Required work: Reproduce verbatim the stretch of the fly-reel thread from "## Derek Radtke" through "(Jul 1, 2010)".
(Text under study Opens)
# 6 weight reel on 7 weight rod?!?



## Derek Radtke (Feb 24, 2018)

This is where come for my fly fishing information! I just got a new Thomas And Thomas 7 weight. Can I put my hatch finatic 6 weight reel on the rod? I plan on putting 20# backing with some 8 weight Rio for the line. I’m guessing I can but I enjoy everyone’s input. Thank you!


----------



## ifsteve (Jul 1, 2010)

You answered your own question......


----------



## R-Factor (Mar 30, 2018)

Derek Radtke said:


> This is where come for my fly fishing information! I just got a new Thomas And Thomas 7 weight. Can I put my hatch finatic 6 weight reel on the rod? I plan on putting 20# backing with some 8 weight Rio for the line. I’m guessing I can but I enjoy everyone’s input. Thank you!


Good choice in rod and reel brands! Hatch's 5+ or 7+ would both work with your 7 weight, but I prefer the 5+ on 7 weights. You might be happier with a true line weight match with your rod, but that depends on a lot.....which T&T are we talking about- Exocett? I believe we have some Exocett users in the house if that's the case- they should be able to offer some input there.


----------



## ChucktownMC (May 18, 2018)

If exocett - wulff BTT 6 wt, Cortland Flats 7 wt or rio bonefish regular or direct core in 7 wt - maybe even the 6 wt. wulff BTT will handle most flies if you’re using heavy crab patterns for redfish or anything. The rio bonefish will not in the 7 wt line from my experience.
(Text under study Closes)
(Data below Opens)
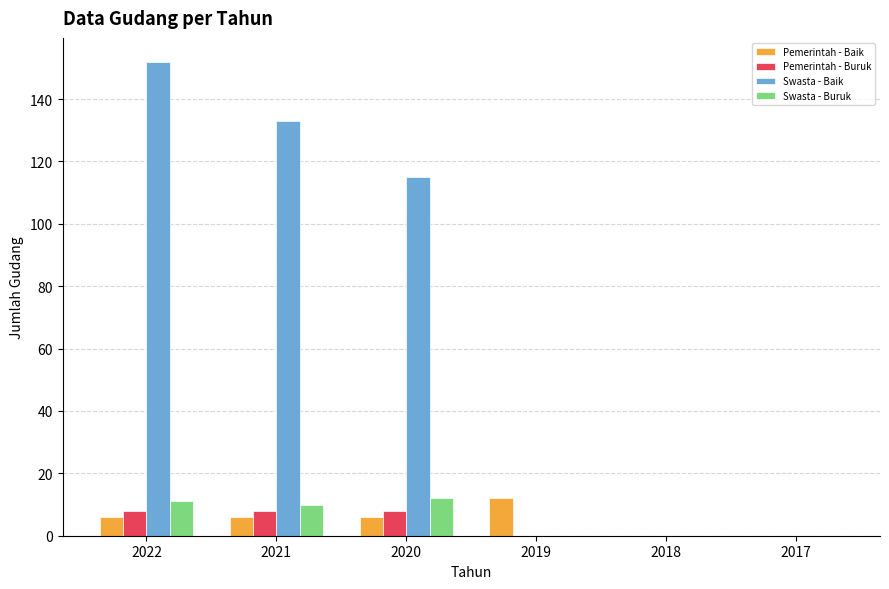

What is the sum of the Pemerintah - Buruk values at 2021 and 2018?

8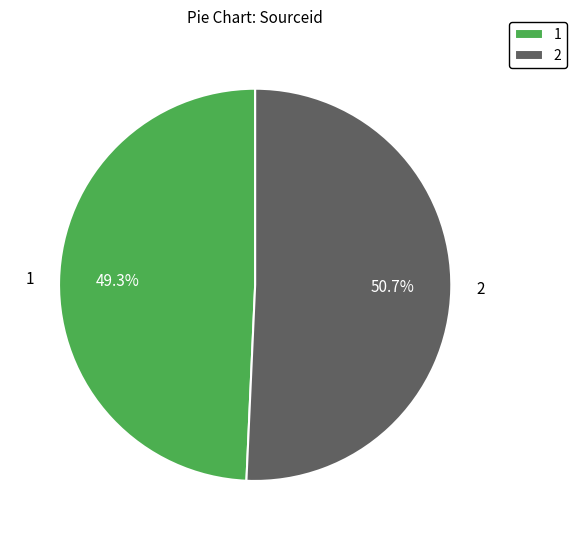

How many segments does this pie chart have?

2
(Data below Closes)
Answer:
## Derek Radtke (Feb 24, 2018)

This is where come for my fly fishing information! I just got a new Thomas And Thomas 7 weight. Can I put my hatch finatic 6 weight reel on the rod? I plan on putting 20# backing with some 8 weight Rio for the line. I’m guessing I can but I enjoy everyone’s input. Thank you!


----------



## ifsteve (Jul 1, 2010)